Ginsenoside Rh4 induces apoptosis and autophagic cell death through activation of the ROS/JNK/p53 pathway in colorectal cancer cells, according to the study published in the journal Biochemical Pharmacology.
Ginsenosides are natural compounds extracted from Araliaceae plants like Panax ginseng.

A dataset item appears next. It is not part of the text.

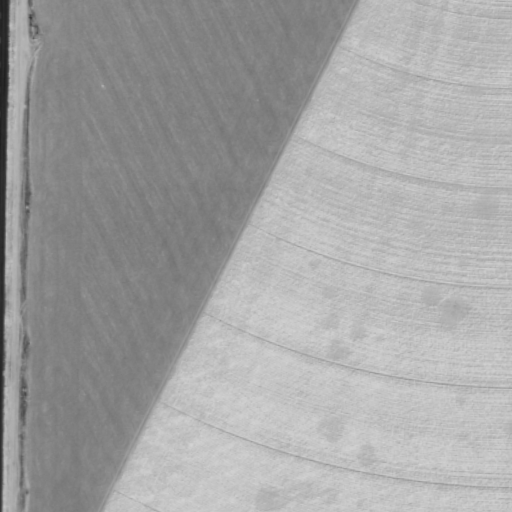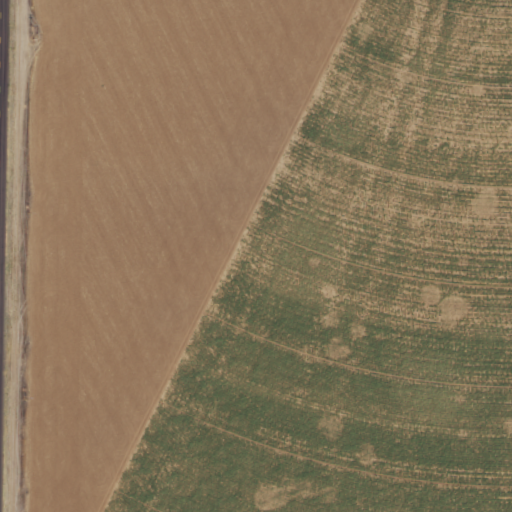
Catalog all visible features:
road: (2, 139)
road: (256, 214)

Since rare ginsenosides, metabolites of prototype ginsenosides, were found to exhibit anticancer property in the 1960s, scientists have been working on the mechanism of action of rare ginsenosides.
Many rare ginsenosides have been studied to determine their targets, including ginsenoside Rh4, which is superior in anticancer activity for good water-solubility.

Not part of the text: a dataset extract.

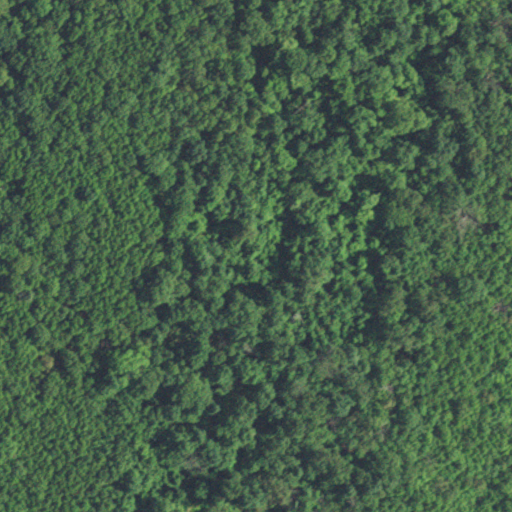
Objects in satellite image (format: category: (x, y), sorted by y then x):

Researchers from Shaanxi Key Laboratory of Degradable Biomedical Materials, Northwest University in China conducted experiments to investigate the antiproliferative activity and mechanism of ginsenoside Rh4 in colorectal cancer.
In experiments, ginsenoside Rh4 significantly inhibited cancer proliferation via inducing G0/G1 phase arrest, caspase-dependent apoptosis and autophagic cell death.
Noticeably, experiments showed that ginsenoside Rh4 increased reactive oxygen species (ROS) accumulation and subsequently activated the pathway of tumor suppressor JNK-p53, which finally resulted in apoptosis and autophagy of colorectal cancer cells.
“The study is the first to reveal that ginsenoside Rh4 induces apoptosis and autophagic cell death through activation of the ROS/JNK/p53 pathway in colorectal cancer cells,” the author stated in the paper.
The findings suggest that ginsenoside Rh4 can be potentially used for fighting colorectal cancers.